Rabu, 23 Juli 2025 - 21:22 | 8.60k
Nurudin dalam ujian terbuka promosi doktor yang berlangsung di Gedung Kuliah Bersama (GKB) 4 Pascasarjana Universitas Muhammadiyah Malang (UMM), Selasa (23/7/2025). (Istimewa)
Nurudin dalam ujian terbuka promosi doktor yang berlangsung di Gedung Kuliah Bersama (GKB) 4 Pascasarjana Universitas Muhammadiyah Malang (UMM), Selasa (23/7/2025). (Istimewa)

TIMESINDONESIA, MALANG – Fenomena Korean Pop (K-Pop) tidak lagi sekadar aliran musik hiburan, namun telah menjelma menjadi kekuatan budaya global yang membentuk identitas sosial generasi muda. Budaya K-Pop bahkan dinilai mampu menggeser cara berpikir, menilai, dan bertindak individu dalam kehidupan sehari-hari, termasuk di Indonesia.

Pernyataan ini disampaikan oleh Nurudin dalam ujian terbuka promosi doktor yang berlangsung di Gedung Kuliah Bersama (GKB) 4 Pascasarjana Universitas Muhammadiyah Malang (UMM), Selasa (23/7/2025). Dalam disertasinya berjudul "Pembentukan Identitas Sosial Generasi Muda pada Komunitas K-Popers (Studi Netnografi pada Nctzenmalang.idn)", Nurudin menelusuri bagaimana budaya K-Pop membentuk identitas sosial baru di kalangan generasi muda.

Advertisement

Nurudin menjelaskan bahwa K-Pop membentuk identitas sosial para penggemarnya melalui proses identifikasi terhadap komunitas yang mereka ikuti. Keterikatan dan kesamaan dengan kelompok penggemar memperkuat rasa kebersamaan dan membangun identitas yang baru.

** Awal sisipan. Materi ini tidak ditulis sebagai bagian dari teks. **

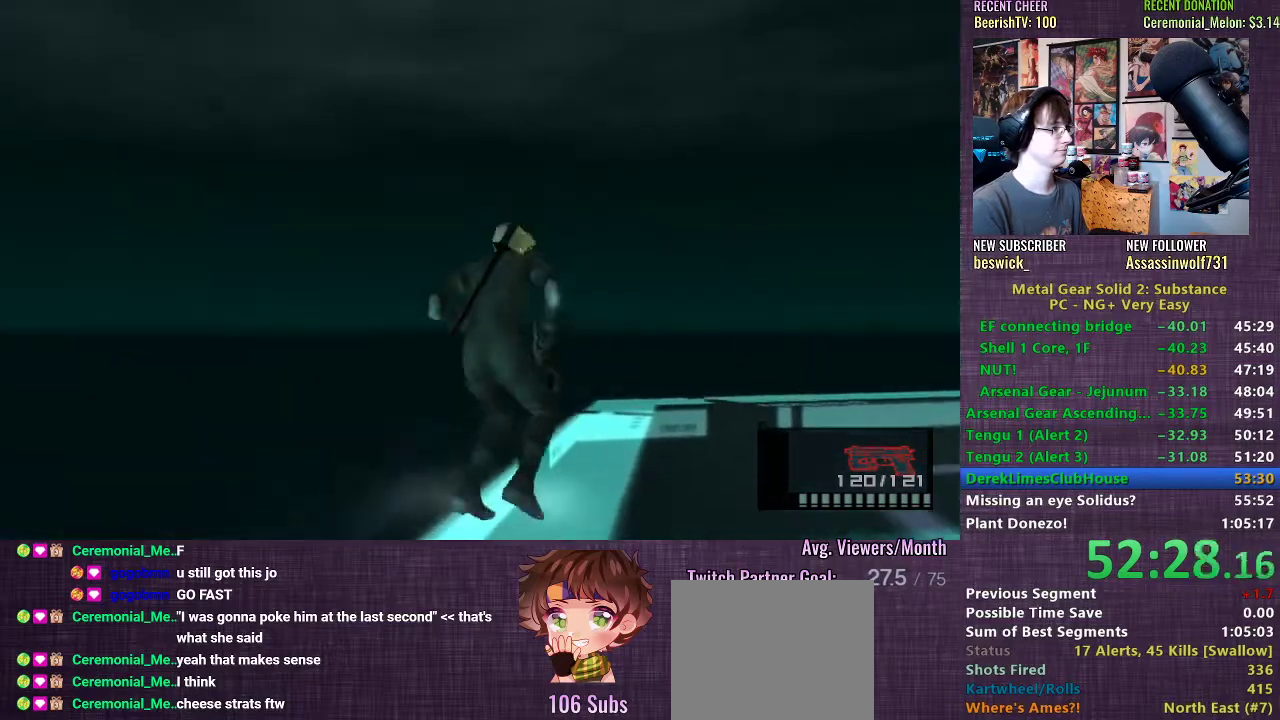
{"buttons": ["SQUARE", "L1"], "left_stick": "up-right", "right_stick": "center", "events": [[217, "CROSS", "down"], [350, "CROSS", "up"]]}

Serba Korea, lanjut Nurudin yang dipengaruhi oleh K-Pop pada akhirnya akan membuat K-Popers serba meniru ide, atribut, dan perilaku yang merepresentasikan budaya Korea.

"Budaya pada generasi muda K-Popers berubah dan mengikuti budaya Korea. Di sinilah akan muncul imperialisme budaya baru. Generasi muda secara halus akan terjajah oleh budaya Korea. Budaya Korea yang menjajah tersebut akhirnya membentuk sebuah identitas sosial baru,” jelas pria yang juga sebagai dosen Ilmu Komunikasi UMM itu.

Ujian-Doktor-Nurudin.jpg

Penelitian Nurudin juga menemukan bahwa komunitas K-Pop tidak sekadar menjadi ruang pelarian dari rutinitas, tetapi telah berkembang menjadi kekuatan sosial yang mampu melakukan aksi nyata.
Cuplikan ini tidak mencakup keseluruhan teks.